Intel responds to 5G data deluge, unveils Xeon Scalable processors

With a nod toward the changes coming with 5G, Intel launched what it describes as the biggest set of data center and network processor advancements in a decade with the rollout of the Intel Xeon Scalable processors.

In doing so, the company received a big endorsement from AT&T, one of the recipients of early access to the technology. John Donovan, chief strategy officer and group president of AT&T Technology and Operations, joined Intel’s Navin Shenoy on the launch stage and said AT&T received the new processor in March and has already seen about a 30% performance improvement over Intel’s prior platform, with a total cost of ownership improvement of about 25%.

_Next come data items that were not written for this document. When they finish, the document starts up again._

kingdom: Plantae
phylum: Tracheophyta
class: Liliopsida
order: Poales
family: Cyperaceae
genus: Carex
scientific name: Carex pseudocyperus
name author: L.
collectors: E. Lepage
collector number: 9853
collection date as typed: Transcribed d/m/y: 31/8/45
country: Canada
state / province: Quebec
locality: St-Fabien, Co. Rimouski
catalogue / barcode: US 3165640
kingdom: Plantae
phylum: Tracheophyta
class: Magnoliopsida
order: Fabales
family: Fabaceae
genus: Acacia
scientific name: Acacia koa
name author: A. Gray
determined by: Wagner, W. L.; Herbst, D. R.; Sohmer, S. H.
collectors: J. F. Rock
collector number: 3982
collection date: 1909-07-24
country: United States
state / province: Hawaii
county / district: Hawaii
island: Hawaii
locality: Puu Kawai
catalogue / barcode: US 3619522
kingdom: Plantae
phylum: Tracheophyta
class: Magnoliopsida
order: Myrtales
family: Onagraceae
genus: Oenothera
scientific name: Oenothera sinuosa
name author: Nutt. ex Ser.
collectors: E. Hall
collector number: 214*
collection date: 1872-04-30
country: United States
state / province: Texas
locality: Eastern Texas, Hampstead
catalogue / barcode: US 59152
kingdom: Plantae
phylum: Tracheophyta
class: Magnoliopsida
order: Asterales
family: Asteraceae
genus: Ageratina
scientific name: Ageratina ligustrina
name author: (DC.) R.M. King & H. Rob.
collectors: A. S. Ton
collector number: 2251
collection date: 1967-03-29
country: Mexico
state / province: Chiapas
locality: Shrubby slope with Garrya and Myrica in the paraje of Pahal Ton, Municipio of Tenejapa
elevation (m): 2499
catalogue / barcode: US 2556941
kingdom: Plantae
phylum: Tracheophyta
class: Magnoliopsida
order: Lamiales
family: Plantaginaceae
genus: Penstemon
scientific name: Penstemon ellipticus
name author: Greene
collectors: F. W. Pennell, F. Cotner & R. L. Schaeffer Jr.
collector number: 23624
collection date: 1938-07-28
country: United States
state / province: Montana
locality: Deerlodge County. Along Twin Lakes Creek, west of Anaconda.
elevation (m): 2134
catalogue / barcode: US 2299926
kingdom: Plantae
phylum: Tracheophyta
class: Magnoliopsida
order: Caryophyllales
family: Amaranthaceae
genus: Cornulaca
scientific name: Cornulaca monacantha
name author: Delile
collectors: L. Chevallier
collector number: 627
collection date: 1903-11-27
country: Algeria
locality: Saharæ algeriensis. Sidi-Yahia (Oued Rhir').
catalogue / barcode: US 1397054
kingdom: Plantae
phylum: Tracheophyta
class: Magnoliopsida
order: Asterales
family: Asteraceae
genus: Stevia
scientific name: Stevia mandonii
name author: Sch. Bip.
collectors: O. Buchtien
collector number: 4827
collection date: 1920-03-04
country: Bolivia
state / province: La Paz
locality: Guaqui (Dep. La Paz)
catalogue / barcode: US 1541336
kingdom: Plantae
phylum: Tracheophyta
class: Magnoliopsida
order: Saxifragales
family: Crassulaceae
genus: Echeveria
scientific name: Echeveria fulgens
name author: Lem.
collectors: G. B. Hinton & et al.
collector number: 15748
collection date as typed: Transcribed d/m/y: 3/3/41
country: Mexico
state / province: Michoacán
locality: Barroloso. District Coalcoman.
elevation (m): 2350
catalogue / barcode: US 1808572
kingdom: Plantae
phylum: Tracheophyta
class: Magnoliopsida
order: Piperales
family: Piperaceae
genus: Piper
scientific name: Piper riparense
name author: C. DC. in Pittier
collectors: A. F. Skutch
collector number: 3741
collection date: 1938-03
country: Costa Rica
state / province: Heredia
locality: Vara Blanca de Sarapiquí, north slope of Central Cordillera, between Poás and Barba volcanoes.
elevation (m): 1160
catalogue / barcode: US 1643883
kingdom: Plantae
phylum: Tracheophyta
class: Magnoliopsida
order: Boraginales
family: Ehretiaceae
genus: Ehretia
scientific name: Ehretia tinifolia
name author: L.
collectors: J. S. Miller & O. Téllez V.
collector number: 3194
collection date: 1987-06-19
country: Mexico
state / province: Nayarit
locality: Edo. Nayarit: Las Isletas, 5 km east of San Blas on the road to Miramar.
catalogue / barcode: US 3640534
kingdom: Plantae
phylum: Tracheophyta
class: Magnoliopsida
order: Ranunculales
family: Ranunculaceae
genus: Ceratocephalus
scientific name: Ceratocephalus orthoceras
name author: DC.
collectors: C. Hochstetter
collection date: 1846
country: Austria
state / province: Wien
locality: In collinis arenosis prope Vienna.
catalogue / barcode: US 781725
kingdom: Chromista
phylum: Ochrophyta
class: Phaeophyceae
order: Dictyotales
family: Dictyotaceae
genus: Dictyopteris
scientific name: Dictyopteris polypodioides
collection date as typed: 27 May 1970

“We’re making great progress,” doing more things faster as a result of the program, and it’s not just AT&T, Donovan said. SDN is becoming a global phenomenon and that’s required to make the whole industry move faster. Some 55% of global wireless subscribers represented by operators have signed onto ONAP, the Open Network Automation Platform that resulted when AT&T's ECOMP and the Open Orchestrator Project merged through the Linux Foundation earlier this year.

Intel Xeon (Intel)

The Intel Xeon Scalable processors are designed to support a range of existing and emerging data center and network workloads, including cloud and hybrid cloud computing and artificial intelligence. With 5G connecting more things that previously weren’t connected—parking meters, industrial equipment, cars and more—the demand for more processing power will be greater than ever.

Intel says its Xeon Scalable platform optimizes performance as well as the reliability, security and manageability necessary in data centers and networking infrastructure. Industries like farming are using satellite imagery and drones to meet the challenge of increasing food production without increasing farmland, and offline retailers are using sensors and analytics to stay relevant amid competition from online retailing, said Shenoy, executive vice president and general manager of the Intel Data Center Group.

Intel announced in May that it would be making a big announcement this summer for its next-generation Xeon processor family, marking a major architectural leap forward in processor architecture and platform advancements. The Intel Xeon Processor Scalable family was rearchitected from the ground up and is the successor to the Intel Xeon processor E5 and E7 product lines, according to Lisa Spelman, vice president of the Data Center Group and general manager of Intel Xeon products and data center marketing.

Wireless operators rely on data centers, an area that has seen a lot of consolidation, and a lot of them are in the process of modernizing them. If NFV weren’t enough of a call to action, a lot of operators are looking at 5G and how it will require the support of multiple usage models, with IoT being just one of them, noted Lynn Comp, senior director of market development for the Network Platforms Group at Intel, in an interview with FierceWirelessTech. That’s causing them to consider changes in the network architecture just to be able to run the network, much less get some benefits out of it.

“The one thing I keep reminding many of the service providers … you’re right on track with how this [virtualization] emerged with enterprise and cloud,” and many of the deployment challenges that they’re working through are consistent with what other industries confronted, “so nothing to panic over and it has been growing pretty quickly,” she said.